Use the function generator (set to sine wave; not square or triangle). Use the
oscilloscope to measure both the input waveform (on channel 1) and the output, Vc (on
channel 2). Make sure that the negative (black) connections from oscilloscope
channels 1 and 2 go to the same point in the circuit! (why?)
Select R=1kΩ, C=0.1 µF
Measure the phase and amplitude response from 30 Hz to 30 kHz. Choose your
frequencies so that, when plotted on a logarithmic scale, they will be approximately
equally spaced (think about this…)
Plot the amplitude response in dB (20 log(|Vout|/|Vin|)) vs frequency (in Hz) with
frequency on a log scale.
Plot the phase, in radians, vs frequency (in Hz) with the phase on a linear scale, and
frequency on a log scale.
Identify the frequency at which the power has decreased by a factor of 2 (ie,
(|Vout|/|Vin|)2=0.5). This is called the 3dB or corner frequency (why?), ωc, and determine
the slope of the response above the corner frequency in dB/decade (1 decade is one order
of magnitude in frequency). What is the phase shift at the corner frequency?
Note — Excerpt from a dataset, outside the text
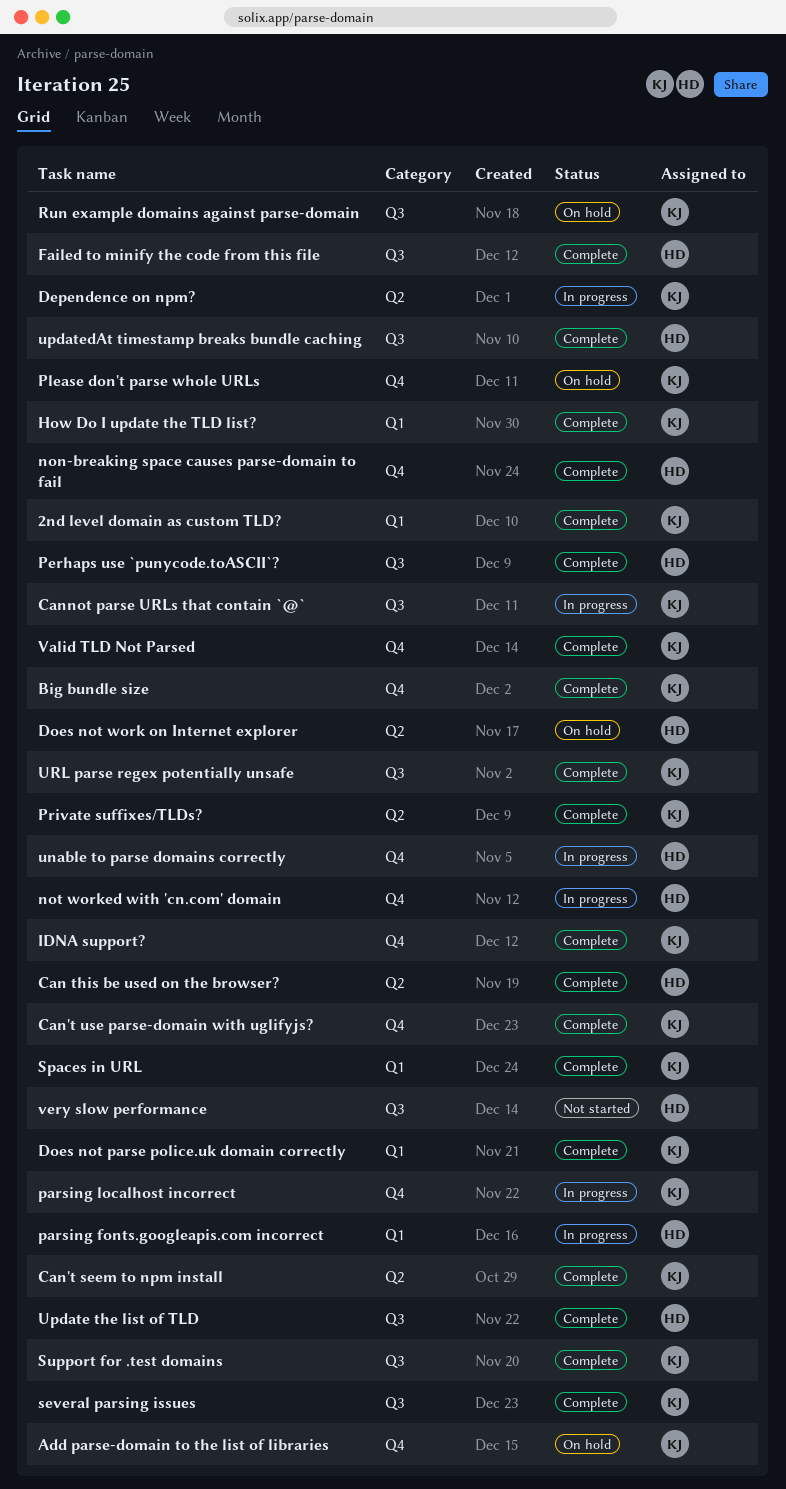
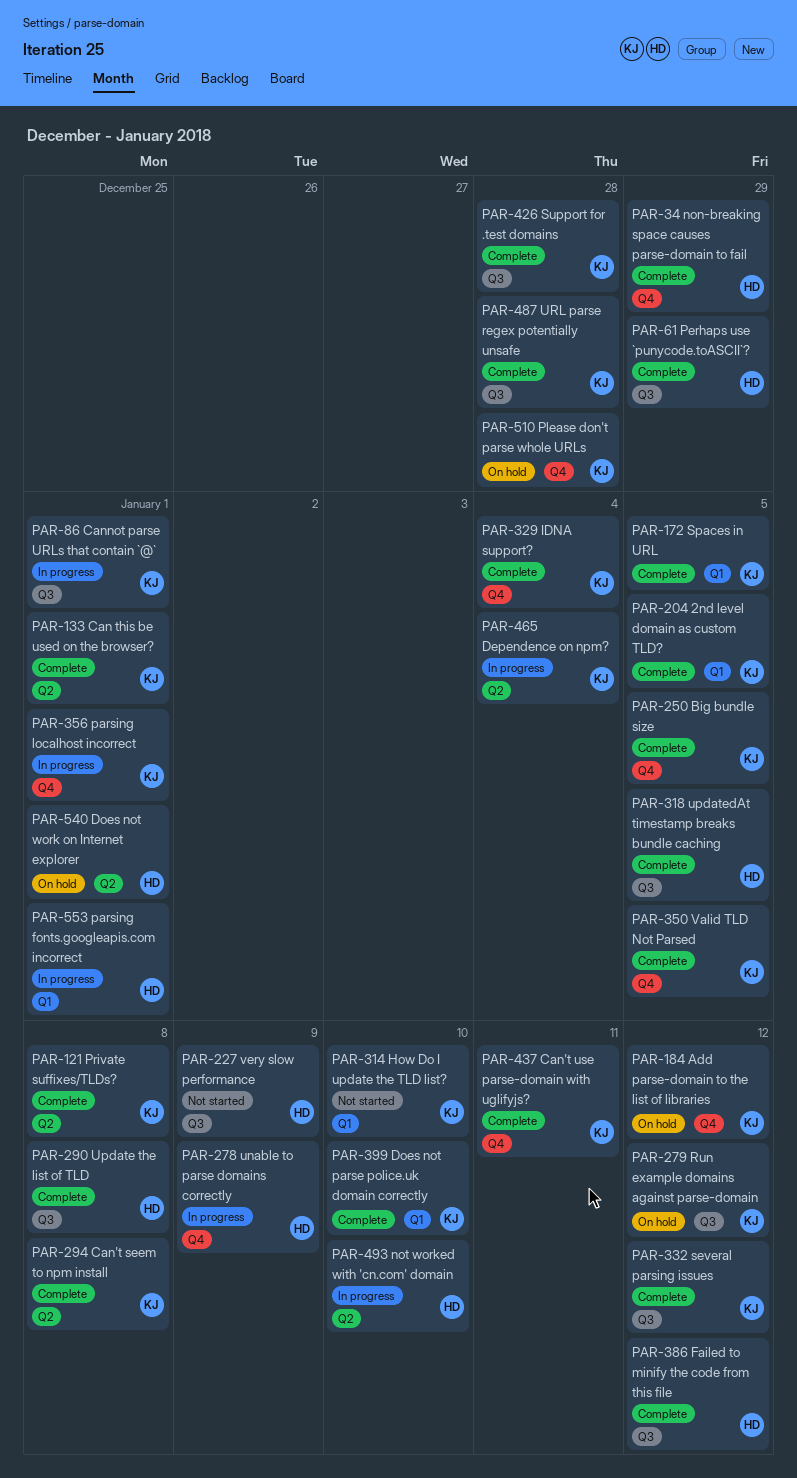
Can this be used on the browser?, owner: HD -> KJ
How Do I update the TLD list?, status: Complete -> Not started
not worked with 'cn.com' domain, label: Q4 -> Q2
Keeping the capacitance constant at 0.1 µF, vary the resistance from 100 to 1000 Ω in
100 Ω steps. Measure the 3dB frequency at each resistance. Plot 1/ωc as a function of R
to verify the expected behaviour. Determine the value of C from the slope, and compare
with the expected value. What is the significance of the intercept (if any)?
Keeping the resistance constant at 100 Ω, vary the capacitance from 0.1 to 1 µF and
measure the 3dB frequency as a function of C. Plot and analyze as above.
High Pass Filter
Construct the high pass RC network using the decade resistance and capacitance boxes.
Use the function generator (set to sine wave; not square or triangle). Use the
oscilloscope to measure both the input waveform (on channel 1) and the output, Vr (on
channel 2). Make sure that the negative (black) connections from oscilloscope
channels 1 and 2 go to the same point in the circuit!
Select R=1kΩ, C=0.01 µF
Measure the phase and amplitude response from 30 Hz to 30 kHz. Choose your
frequencies so that, when plotted on a logarithmic scale, they will be approximately
equally spaced.
Identify the 3dB or corner frequency, ωc, and determine the slope of the response below
the corner frequency in dB/decade. What is the phase shift at the corner frequency?
Plot the amplitude response in dB (20 log (|Vout|/|Vin|)) vs frequency (in Hz) with
frequency on a log scale.
Plot the phase, in radians, vs frequency (in Hz) with the phase on a linear scale, and
frequency on a log scale.
Keeping the capacitance constant at 1 µF, vary the resistance from 100 to 1000 Ω in 100
Ω steps. Measure the 3dB frequency at each resistance. Plot 1/ωc as a function of R to
verify the expected behaviour. Determine the value of C from the slope, and compare
with the expected value. What is the significance of the intercept (if any)?
Keeping the resistance constant at 1000 Ω, vary the capacitance from 0.1 to 1 µF and
measure the 3dB frequency as a function of C. Plot and analyze as above.